» Texto de lectura
────────────────────

HAY UNA MENTIRA QUE ME HA CONVENCIDO PARA SIEMPRE Y ES QUE ESCRIBIR SIRVE DE ALGO

Ardidos

Se acumula el saber abstracto y cuántico de la percepción. El embrujo, es un manantial. Pero no puede ser mi horizonte. No del todo. El horizonte es la abrasión de una pasión desconocida, entre el Infinito y la Nada.
Yo voy recogiendo las migas de pan de las aves de la metamorfosis. Vuelvo a cocinar los ingredientes. Ya no estoy en el lado onírico, ya no estoy en la epifanía. Pero tampoco, no estoy.
Atravieso a veces, la desnudez, la vulnerabilidad, el desierto. Los comandos se mueven atraidos por un canto inefable. La conciencia es más terrestre. A veces esto me provoca nostalgia y tristeza, como si hubiera perdido mi muchedad. Pero sé que es algo urgente, es necesario que el fuego haga balanza en la conciencia, penetre otra vez los comandos que ardían allí, a través de la voluntad y la armonía. 
Me provoca nostalgia, la sensación del deterioro de la adrenalina. De la violencia. De la magia. Esa nostalgia a veces me pone triste, me hace mirarme con desprecio. Porque siento que he perdido a mi Rocinante y esa espada mía de nitroglicerina. Pero éste sentimiento no es del todo honesto con la certeza. La certeza allí, en la metamorfosis, era cuántica. Había una especie de psico-magia enervante en todo. Y la adrenalina surgía con el reverso del sufrimiento y del abismo. Por eso, nada dolía en el total del recuerdo, porque la conciencia estaba en muchos sitios a la vez. Por eso en mi embrujo, el recuerdo de cuando fui atada o golpeada, sedada, inyectada por drogas psiquiátricas, no fue doloroso, porque yo Ensoñaba la rebeldía del lado izquierdo.

────────────────────

» Datos para analizar
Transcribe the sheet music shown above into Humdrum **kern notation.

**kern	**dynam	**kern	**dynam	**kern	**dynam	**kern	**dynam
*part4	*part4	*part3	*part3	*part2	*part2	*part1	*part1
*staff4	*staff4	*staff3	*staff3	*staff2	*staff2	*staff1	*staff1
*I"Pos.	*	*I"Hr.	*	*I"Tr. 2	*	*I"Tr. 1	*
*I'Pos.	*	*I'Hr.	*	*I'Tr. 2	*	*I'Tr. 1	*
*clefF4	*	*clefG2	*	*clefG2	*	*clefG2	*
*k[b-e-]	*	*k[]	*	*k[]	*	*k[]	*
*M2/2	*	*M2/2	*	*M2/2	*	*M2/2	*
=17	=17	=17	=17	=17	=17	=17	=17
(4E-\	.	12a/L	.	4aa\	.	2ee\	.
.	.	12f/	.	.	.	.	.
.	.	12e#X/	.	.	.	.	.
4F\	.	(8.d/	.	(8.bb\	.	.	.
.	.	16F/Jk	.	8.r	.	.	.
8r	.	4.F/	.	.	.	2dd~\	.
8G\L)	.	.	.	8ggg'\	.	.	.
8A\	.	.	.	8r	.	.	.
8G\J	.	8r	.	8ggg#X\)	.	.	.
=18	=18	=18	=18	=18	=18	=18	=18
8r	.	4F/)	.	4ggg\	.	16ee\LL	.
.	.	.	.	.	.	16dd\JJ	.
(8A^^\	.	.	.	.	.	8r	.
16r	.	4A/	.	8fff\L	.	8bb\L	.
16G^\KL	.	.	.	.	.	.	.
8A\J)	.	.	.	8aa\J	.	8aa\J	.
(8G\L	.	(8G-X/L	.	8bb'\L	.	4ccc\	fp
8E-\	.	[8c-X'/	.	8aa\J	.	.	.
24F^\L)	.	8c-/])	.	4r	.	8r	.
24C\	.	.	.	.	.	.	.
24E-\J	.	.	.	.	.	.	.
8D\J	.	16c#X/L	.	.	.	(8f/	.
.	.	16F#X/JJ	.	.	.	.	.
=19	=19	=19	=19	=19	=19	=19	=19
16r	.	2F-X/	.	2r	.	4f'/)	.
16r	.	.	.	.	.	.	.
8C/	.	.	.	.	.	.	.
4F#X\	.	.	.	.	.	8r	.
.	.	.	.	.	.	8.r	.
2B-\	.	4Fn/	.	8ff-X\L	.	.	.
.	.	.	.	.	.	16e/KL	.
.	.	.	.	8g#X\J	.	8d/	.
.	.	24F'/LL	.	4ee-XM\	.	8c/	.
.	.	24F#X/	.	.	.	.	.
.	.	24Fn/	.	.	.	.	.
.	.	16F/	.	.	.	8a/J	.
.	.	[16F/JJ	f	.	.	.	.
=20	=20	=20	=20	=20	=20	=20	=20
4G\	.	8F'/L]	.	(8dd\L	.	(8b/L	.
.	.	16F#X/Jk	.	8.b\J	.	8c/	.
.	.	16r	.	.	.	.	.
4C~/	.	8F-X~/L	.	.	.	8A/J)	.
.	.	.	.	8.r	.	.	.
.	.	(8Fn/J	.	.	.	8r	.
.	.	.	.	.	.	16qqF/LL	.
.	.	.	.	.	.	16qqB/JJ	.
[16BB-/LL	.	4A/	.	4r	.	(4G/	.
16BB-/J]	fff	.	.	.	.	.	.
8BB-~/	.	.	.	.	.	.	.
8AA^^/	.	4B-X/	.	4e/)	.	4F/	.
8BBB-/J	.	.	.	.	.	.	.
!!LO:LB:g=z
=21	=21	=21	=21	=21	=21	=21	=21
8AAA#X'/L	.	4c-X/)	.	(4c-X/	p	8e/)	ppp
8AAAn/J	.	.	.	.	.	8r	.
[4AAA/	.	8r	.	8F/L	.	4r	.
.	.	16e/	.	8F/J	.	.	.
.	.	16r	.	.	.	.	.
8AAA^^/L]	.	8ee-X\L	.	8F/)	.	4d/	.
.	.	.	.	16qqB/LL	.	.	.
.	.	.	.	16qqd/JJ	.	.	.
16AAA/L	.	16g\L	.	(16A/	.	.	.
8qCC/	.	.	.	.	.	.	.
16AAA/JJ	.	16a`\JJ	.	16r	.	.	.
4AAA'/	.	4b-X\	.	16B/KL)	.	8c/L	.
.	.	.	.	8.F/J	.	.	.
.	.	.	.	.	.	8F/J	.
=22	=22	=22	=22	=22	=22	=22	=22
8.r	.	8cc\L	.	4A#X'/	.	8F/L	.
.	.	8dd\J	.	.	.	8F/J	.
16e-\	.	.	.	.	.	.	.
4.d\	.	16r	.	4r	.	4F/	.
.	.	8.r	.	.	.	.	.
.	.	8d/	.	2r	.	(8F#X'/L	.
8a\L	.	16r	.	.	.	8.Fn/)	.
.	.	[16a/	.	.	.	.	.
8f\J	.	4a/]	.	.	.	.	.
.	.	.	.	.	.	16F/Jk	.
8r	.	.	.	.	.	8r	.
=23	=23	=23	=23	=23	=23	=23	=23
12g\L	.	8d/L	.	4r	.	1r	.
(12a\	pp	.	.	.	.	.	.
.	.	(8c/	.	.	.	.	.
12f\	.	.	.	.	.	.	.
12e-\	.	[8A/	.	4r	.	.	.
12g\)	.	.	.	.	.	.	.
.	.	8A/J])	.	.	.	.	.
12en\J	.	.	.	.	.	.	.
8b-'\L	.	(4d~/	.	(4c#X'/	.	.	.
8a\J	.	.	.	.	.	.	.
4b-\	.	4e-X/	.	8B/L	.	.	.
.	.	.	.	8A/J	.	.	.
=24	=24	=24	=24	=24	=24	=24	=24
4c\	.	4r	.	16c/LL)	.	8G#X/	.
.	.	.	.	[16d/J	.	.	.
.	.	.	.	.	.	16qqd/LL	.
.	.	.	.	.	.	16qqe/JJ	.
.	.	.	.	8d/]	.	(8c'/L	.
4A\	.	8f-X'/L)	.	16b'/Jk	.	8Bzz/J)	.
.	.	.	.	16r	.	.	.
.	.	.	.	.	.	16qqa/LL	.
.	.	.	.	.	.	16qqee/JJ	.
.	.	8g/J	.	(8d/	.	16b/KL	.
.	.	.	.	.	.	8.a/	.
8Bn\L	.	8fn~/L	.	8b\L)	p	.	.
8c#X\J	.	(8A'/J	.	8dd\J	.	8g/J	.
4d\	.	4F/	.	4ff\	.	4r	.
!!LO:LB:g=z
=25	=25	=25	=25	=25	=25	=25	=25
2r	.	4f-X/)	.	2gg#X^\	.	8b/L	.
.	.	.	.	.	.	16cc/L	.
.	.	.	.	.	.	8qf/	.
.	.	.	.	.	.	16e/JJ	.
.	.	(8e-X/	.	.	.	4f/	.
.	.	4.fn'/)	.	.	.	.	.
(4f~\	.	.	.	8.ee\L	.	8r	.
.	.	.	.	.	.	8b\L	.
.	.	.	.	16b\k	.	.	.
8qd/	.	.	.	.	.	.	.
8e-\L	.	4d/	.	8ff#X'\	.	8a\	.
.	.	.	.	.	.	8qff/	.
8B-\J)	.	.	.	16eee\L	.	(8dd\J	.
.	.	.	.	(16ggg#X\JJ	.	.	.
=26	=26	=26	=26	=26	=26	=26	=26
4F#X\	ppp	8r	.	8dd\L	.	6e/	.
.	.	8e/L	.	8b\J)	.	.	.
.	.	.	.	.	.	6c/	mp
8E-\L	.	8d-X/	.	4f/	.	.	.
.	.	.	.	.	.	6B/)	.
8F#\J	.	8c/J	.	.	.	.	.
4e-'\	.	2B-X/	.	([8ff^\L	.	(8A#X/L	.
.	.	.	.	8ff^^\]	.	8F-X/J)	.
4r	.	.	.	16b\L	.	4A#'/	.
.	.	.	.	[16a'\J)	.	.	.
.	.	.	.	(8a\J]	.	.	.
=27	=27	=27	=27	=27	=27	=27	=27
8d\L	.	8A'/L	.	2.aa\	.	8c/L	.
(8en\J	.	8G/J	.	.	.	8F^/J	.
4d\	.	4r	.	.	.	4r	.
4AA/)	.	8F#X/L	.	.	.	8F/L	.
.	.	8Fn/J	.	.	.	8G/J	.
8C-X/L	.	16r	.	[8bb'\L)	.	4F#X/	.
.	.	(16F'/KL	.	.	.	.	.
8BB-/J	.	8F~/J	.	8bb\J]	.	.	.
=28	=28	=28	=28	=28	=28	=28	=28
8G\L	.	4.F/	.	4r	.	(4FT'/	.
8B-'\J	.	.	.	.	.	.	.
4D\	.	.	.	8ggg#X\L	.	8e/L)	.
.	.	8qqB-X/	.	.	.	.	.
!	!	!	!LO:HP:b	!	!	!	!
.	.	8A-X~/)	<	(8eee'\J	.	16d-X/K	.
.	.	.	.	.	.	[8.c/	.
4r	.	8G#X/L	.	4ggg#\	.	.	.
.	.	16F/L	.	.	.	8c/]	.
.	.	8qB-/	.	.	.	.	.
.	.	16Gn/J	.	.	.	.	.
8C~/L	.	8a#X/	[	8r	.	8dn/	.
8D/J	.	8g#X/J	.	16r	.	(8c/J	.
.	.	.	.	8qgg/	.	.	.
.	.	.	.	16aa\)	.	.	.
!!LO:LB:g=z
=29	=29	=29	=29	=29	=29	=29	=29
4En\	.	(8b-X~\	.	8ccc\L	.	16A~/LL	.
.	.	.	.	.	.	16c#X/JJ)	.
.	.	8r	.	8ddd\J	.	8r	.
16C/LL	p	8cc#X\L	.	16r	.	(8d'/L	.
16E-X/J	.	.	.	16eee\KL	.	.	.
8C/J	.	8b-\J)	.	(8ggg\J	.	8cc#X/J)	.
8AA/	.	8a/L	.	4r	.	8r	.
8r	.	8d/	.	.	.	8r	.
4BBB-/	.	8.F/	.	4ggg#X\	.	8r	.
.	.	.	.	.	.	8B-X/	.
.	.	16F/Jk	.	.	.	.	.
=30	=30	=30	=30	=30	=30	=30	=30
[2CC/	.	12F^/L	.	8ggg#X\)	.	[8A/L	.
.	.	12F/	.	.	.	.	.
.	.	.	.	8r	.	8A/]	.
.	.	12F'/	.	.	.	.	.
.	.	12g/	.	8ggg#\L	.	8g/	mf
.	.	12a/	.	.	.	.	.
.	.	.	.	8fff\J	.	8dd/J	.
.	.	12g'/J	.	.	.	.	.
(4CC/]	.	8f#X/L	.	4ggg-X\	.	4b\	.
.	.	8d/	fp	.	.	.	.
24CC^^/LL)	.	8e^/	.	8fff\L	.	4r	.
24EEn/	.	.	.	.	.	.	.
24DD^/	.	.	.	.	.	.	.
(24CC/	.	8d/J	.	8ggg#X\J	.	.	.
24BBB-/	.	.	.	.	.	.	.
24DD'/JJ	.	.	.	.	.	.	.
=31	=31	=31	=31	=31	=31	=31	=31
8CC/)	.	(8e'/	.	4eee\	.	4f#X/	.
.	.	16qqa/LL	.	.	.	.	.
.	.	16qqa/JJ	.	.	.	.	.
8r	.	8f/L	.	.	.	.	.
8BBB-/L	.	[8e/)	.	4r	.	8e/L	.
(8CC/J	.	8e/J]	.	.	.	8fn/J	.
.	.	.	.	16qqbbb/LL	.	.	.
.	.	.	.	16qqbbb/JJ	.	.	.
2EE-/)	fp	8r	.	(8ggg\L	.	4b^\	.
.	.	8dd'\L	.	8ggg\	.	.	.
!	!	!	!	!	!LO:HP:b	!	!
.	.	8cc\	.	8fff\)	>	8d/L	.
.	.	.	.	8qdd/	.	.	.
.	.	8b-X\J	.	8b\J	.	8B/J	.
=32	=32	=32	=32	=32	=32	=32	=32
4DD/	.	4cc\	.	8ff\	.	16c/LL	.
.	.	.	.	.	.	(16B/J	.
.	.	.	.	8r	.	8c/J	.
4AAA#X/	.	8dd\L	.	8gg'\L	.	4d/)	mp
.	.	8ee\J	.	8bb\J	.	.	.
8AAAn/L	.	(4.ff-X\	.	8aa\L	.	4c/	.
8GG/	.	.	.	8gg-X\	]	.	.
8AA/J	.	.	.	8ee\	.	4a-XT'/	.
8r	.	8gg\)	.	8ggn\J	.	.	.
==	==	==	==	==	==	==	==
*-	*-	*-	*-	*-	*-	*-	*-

────────────────────

» Instrucciones de trabajo
[a] ¿Qué dice el texto «Ardidos» que se ha perdido junto con el Rocinante?
[b] Explica por qué, según el texto «Ardidos», nada dolía en el total del recuerdo.
[c] Prolonga el texto «Ardidos» a partir de su última oración.
Los registros proceden de otra fuente.

» Soluciones
[a] Esa espada de nitroglicerina.

[b] Nada dolía porque la conciencia estaba en muchos sitios a la vez. Antes de afirmarlo, el texto señala que en la metamorfosis la certeza era cuántica y que la adrenalina surgía con el reverso del sufrimiento y del abismo.

[c]
Mi nostalgia a la metamorfosis, es también una música que me hace avanzar hacia la libertad y la magia. El sentimiento de pérdida no es sano. Porque es irreal. Porque allí todo ocurría sobre lo mágico y lo mágico se explica sólo con magia. Yo ahora estoy en otro sitio.  Mis pies vuelven a estar en la tierra. Alguien en mí, no quería la tierra. Alguien en mí, durante la metamorfosis, quería quedarse con las criaturas de mis Ensueños, quería quedarse para siempre entre los dedos del Fauno. Cuando fui alejándome de aquél bosque de ayahuaska, fui muriendo, la mariposa, entró de nuevo en un capullo, en busca de otra mariposa más grande. Eso me llegó como una muerte. En ésta ocasión la muerte post-metamorfosis fue también cuántica. No fue radical como la del 2008. Gracias también a que no consumí las drogas psiquiátricas, al largarme del manicomio no miré atrás, ni fui atrapada por el civismo y su fascista realidad. Por eso fue una muerte creadora, y no abisal y dolorosa como la del 2008.
En mi muerte, en mi camino de retorno, fueros desaprensándose significados en una especie de inversión creativa. Hubo una vuelta de campana con un eje de éter. Los sueños fueron invertidos, pero en una especie de significado peremne entre los dos lados.